Stored data entries
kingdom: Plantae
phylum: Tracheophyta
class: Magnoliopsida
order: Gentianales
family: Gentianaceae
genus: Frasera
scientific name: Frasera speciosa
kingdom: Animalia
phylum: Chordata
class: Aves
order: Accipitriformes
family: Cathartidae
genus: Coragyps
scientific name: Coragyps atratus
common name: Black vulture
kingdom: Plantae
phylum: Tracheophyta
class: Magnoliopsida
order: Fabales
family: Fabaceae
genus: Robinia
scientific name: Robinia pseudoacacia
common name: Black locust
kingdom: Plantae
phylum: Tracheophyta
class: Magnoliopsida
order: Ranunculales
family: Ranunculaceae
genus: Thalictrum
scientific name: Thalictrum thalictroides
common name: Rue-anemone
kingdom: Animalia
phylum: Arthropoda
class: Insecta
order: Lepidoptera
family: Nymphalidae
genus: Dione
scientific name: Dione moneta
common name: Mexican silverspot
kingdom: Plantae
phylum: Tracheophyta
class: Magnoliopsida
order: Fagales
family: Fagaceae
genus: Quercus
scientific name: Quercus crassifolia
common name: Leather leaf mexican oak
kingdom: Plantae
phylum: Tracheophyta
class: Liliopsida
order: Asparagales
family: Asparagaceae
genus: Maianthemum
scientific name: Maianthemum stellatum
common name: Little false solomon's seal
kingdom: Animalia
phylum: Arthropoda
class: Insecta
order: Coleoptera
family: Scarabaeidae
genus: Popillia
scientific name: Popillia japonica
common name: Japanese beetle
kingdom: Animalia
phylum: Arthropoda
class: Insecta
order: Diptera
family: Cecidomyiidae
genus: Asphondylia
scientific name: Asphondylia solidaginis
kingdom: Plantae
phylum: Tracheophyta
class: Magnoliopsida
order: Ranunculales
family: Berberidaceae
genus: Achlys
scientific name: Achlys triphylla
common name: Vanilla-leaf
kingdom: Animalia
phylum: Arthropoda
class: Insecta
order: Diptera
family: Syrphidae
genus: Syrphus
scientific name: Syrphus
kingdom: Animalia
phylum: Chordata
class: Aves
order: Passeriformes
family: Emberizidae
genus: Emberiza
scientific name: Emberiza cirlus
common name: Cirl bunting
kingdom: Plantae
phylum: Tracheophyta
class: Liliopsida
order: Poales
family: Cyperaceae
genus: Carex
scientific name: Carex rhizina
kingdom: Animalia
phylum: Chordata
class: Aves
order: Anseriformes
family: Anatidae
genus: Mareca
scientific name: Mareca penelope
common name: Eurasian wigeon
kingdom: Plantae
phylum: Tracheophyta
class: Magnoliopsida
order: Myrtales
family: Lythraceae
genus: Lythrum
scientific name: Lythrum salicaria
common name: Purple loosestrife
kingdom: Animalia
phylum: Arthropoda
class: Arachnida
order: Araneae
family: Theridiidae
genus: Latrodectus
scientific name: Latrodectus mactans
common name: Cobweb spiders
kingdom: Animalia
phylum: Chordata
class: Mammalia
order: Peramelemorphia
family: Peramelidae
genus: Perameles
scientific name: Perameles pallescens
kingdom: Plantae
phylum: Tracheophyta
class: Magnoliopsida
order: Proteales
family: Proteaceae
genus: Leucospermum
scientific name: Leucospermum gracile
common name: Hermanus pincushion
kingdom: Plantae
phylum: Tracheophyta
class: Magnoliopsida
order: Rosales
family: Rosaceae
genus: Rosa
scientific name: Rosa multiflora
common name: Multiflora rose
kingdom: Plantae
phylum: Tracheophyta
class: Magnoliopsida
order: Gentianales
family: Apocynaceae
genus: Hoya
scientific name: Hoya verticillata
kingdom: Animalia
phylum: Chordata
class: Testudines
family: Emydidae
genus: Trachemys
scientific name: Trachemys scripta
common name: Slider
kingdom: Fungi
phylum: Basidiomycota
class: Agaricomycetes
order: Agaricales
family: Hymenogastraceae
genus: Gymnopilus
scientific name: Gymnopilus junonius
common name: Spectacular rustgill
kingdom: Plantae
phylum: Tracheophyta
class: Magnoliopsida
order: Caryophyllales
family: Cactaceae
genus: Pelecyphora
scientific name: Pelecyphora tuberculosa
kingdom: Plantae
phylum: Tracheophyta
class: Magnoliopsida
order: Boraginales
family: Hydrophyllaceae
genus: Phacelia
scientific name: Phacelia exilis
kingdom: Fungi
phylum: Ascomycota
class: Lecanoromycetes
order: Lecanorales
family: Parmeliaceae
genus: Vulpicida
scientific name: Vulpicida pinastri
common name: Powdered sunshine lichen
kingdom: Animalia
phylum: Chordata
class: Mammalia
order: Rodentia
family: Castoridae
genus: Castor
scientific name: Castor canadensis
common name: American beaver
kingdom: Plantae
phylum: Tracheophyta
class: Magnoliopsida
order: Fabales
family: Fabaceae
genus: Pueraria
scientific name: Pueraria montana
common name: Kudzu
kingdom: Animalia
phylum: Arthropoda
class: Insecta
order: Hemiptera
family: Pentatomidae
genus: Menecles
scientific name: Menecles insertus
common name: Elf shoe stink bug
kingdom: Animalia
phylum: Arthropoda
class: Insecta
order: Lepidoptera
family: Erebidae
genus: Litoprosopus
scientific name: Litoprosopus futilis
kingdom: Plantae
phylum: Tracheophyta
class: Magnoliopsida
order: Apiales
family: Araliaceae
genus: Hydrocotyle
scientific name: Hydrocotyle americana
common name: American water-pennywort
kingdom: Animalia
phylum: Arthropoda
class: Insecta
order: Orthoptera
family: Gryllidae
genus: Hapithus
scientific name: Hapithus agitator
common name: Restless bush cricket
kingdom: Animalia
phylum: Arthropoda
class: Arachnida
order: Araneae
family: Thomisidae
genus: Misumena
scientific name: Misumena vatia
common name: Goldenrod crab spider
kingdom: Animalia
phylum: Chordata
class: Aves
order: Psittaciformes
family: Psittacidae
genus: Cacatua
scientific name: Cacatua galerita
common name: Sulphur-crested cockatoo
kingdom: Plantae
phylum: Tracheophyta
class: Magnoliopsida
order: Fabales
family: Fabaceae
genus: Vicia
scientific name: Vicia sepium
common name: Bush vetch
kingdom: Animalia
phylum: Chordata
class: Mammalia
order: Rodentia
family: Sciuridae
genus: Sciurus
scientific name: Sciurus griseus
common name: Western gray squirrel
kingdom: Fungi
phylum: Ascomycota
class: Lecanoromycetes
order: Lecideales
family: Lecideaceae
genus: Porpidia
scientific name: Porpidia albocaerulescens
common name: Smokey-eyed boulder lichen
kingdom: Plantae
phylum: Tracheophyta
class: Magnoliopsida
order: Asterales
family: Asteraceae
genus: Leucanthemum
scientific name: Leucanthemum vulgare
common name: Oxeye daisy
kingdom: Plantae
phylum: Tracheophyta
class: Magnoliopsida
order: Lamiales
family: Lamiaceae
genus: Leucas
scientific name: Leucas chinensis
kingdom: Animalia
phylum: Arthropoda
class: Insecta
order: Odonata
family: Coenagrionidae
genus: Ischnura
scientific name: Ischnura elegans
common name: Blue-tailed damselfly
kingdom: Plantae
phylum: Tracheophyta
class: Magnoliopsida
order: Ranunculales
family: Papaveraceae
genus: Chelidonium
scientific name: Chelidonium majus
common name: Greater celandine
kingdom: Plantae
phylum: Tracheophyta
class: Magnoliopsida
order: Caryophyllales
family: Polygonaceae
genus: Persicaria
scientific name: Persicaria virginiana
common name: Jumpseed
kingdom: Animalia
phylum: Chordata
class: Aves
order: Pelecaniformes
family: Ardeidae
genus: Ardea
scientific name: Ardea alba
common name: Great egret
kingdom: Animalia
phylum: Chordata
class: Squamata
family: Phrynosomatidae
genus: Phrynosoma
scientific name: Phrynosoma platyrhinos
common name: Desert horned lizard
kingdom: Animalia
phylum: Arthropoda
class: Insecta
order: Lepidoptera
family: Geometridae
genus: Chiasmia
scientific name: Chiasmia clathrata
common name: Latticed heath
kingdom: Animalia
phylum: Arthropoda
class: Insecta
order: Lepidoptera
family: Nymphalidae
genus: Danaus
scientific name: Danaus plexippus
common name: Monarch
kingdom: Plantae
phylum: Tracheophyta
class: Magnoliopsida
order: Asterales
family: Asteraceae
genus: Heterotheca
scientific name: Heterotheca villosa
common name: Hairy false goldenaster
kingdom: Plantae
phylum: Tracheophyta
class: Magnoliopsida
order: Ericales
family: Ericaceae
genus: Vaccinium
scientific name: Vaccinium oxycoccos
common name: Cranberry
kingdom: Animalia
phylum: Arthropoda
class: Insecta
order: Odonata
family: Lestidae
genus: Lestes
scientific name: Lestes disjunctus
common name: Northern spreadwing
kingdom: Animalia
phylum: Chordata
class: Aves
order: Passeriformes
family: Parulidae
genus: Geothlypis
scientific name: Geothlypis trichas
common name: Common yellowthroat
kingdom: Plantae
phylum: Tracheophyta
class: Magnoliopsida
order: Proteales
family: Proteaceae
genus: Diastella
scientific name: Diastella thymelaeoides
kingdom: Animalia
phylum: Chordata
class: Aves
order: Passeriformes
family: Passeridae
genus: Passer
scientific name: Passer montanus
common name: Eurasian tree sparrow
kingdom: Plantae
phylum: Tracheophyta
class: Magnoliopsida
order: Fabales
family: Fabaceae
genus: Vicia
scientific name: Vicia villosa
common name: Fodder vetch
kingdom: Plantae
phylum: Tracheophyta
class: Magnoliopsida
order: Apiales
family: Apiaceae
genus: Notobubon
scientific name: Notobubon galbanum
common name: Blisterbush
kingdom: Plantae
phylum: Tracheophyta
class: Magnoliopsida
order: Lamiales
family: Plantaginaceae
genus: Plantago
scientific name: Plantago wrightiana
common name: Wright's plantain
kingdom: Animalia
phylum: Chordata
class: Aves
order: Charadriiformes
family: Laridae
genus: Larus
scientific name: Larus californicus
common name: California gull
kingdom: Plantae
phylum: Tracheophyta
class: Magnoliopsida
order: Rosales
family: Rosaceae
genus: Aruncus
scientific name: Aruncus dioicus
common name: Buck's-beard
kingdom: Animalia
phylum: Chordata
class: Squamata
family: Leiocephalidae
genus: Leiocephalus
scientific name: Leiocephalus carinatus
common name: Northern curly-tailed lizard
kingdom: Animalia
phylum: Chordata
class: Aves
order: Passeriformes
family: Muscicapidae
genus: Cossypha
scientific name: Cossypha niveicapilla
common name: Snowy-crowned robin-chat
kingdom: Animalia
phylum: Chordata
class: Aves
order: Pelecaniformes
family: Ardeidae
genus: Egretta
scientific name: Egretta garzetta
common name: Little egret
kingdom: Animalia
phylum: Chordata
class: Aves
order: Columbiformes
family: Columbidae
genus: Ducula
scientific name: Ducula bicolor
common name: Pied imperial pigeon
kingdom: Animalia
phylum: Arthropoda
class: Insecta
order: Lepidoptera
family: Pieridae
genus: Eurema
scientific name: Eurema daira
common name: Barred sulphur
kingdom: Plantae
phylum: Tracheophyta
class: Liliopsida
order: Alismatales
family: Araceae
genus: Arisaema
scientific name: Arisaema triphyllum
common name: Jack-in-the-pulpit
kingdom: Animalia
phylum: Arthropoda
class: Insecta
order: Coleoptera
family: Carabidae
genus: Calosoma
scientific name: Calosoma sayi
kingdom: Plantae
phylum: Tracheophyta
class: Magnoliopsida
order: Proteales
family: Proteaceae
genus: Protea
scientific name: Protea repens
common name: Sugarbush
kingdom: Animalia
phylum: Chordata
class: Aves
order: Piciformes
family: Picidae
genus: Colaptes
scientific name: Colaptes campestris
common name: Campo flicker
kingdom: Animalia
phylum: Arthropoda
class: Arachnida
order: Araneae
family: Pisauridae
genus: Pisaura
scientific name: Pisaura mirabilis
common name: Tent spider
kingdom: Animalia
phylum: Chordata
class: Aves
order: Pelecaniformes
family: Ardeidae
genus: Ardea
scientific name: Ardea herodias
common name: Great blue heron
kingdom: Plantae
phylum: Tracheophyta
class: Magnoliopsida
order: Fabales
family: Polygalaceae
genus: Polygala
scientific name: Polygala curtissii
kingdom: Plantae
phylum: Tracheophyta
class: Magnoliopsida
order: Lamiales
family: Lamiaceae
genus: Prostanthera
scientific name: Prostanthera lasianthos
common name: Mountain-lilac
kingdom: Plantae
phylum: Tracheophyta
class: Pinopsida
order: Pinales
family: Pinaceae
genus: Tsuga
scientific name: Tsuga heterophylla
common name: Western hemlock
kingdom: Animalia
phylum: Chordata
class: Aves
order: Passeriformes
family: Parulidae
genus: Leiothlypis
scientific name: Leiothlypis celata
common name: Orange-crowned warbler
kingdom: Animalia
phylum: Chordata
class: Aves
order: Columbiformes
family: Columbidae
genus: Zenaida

Do this
Starting at the line containing "scientific name: Polygala curtissii" and running through the last line of the items above, express each line as a row in a Markdown table with the columns Row and Line. Number the rows and skip any blank lines.

Response
| Row | Line |
|---|---|
| 1 | scientific name: Polygala curtissii |
| 2 | kingdom: Plantae |
| 3 | phylum: Tracheophyta |
| 4 | class: Magnoliopsida |
| 5 | order: Lamiales |
| 6 | family: Lamiaceae |
| 7 | genus: Prostanthera |
| 8 | scientific name: Prostanthera lasianthos |
| 9 | common name: Mountain-lilac |
| 10 | kingdom: Plantae |
| 11 | phylum: Tracheophyta |
| 12 | class: Pinopsida |
| 13 | order: Pinales |
| 14 | family: Pinaceae |
| 15 | genus: Tsuga |
| 16 | scientific name: Tsuga heterophylla |
| 17 | common name: Western hemlock |
| 18 | kingdom: Animalia |
| 19 | phylum: Chordata |
| 20 | class: Aves |
| 21 | order: Passeriformes |
| 22 | family: Parulidae |
| 23 | genus: Leiothlypis |
| 24 | scientific name: Leiothlypis celata |
| 25 | common name: Orange-crowned warbler |
| 26 | kingdom: Animalia |
| 27 | phylum: Chordata |
| 28 | class: Aves |
| 29 | order: Columbiformes |
| 30 | family: Columbidae |
| 31 | genus: Zenaida |